Gustafson, who has a transient merchant permit for the business he launched this spring, also recused himself from a June 26 work session discussion that touched on another of his objections to current city ordinance.
It limits on-street truck and trailer parking in residential neighborhoods to only loading and unloading if a vehicle weighs more than 5,000 pounds.
That’s counter to common practice in Burnsville, where the cable guy and the lawn-care operator often park on the street while performing their duties.
Gustafson’s Wicked Palate food trailer alone weights 7,200 pounds, and the Suburban he uses to pull it around weighs 6,200.
Officials agree that, too, needs changing in current ordinance. But there’s more.
The council gave the go-ahead June 26 to developing a food truck ordinance, which would be in addition to the ordinance regulating peddlers, solicitors, transient merchants and parking and stopping of vehicles.
The council green-lighted development of a policy by parks officials for vending in city parks.

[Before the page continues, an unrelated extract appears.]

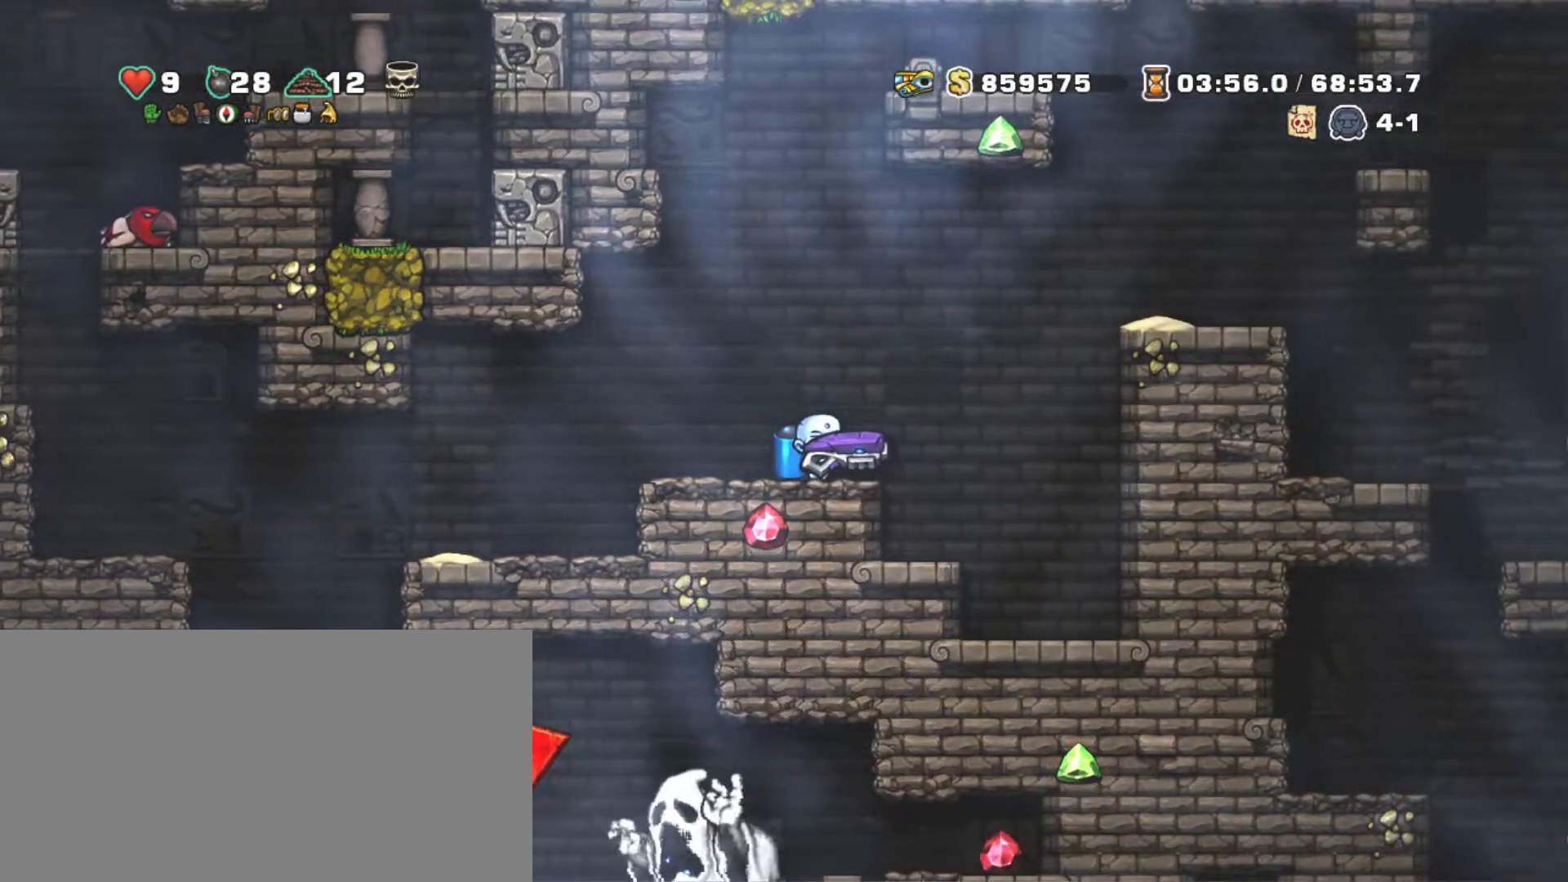
{"keys": [], "events": [[117, "left", "down"], [117, "right", "up"], [117, "z", "down"], [167, "left", "up"], [217, "z", "up"], [350, "x", "down"], [450, "x", "up"]]}
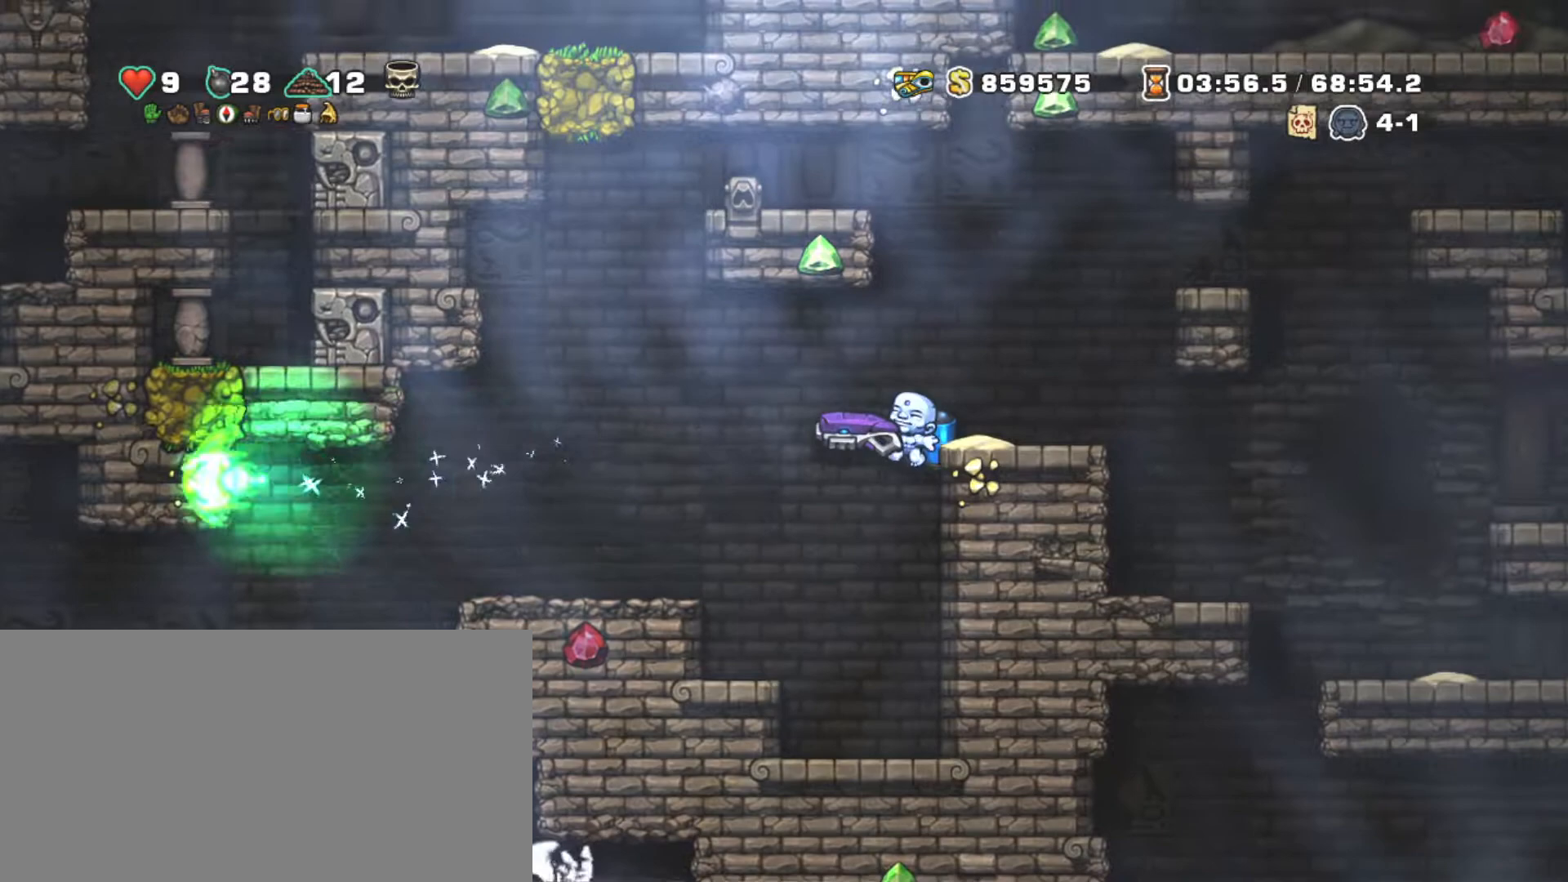
{"keys": ["shift", "z"], "events": [[134, "shift", "down"], [234, "z", "down"], [317, "z", "up"], [417, "z", "down"]]}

The city has received a request for annual vending permits for city parks. The current park ordinance allows vending in parks only by permit. Policies and permit fees are geared toward one-day or shorter events. Only Nicollet Commons Park in the Heart of the City has a specifically created seasonal vending permit.
Current city practice has been to not allow vendors in parks (except Nicollet Commons) unless they’re associated with an event – like the soccer tournament Gustafson was invited to work this weekend at Rose Park.
The park ordinance is silent on what a vendor can sell – just food, or merchandise?
One vendor sought permission for an Avon booth in Nicollet Commons Park to sell sunscreen, said J.J. Ryan, recreation and facilities superintendent.
“Food and beverage is an easy place to draw the line,” Council Member Mary Sherry said.
Other sales amount to “commercialization of the parks that I don’t think is appropriate,” Council Member Dan Kealey said.
Mayor Elizabeth Kautz is concerned about private vendors in or near parks competing with nonprofits such as Baseball Association 191 and the Burnsville Athletic Club, which pour their revenues back into youth programs.
Some council members also raised concerns about food trucks competing with taxpaying, brick-and-mortar businesses, as in the case of Nicollet Commons, which is near many restaurants.
“The cost of a permit to do that has to be commensurate with the business” while creating “a level playing field with the brick-and-mortars that might be just across the street,” Kealey said.
Food truck ordinance
Food trucks aren’t defined in current city code. They qualify as part peddler (going from place to place or vending in the street) and part transient (parked in a lot or a fixed location).
Gustafson has plied mostly that end of the business, selling his American fare by invitation at places of business including Asset Marketing, the Minnesota WorkForce Center location in Burnsville, Northern Tool and Equipment and Business Card Service.
A food truck ordinance could limit vending in public right-of-way to food while restricting other types of vending.
“Many other cities have such ordinances,” said a city staff report.
A food truck ordinance might “even identify food truck pads or acceptable vending areas within the city,” the report said.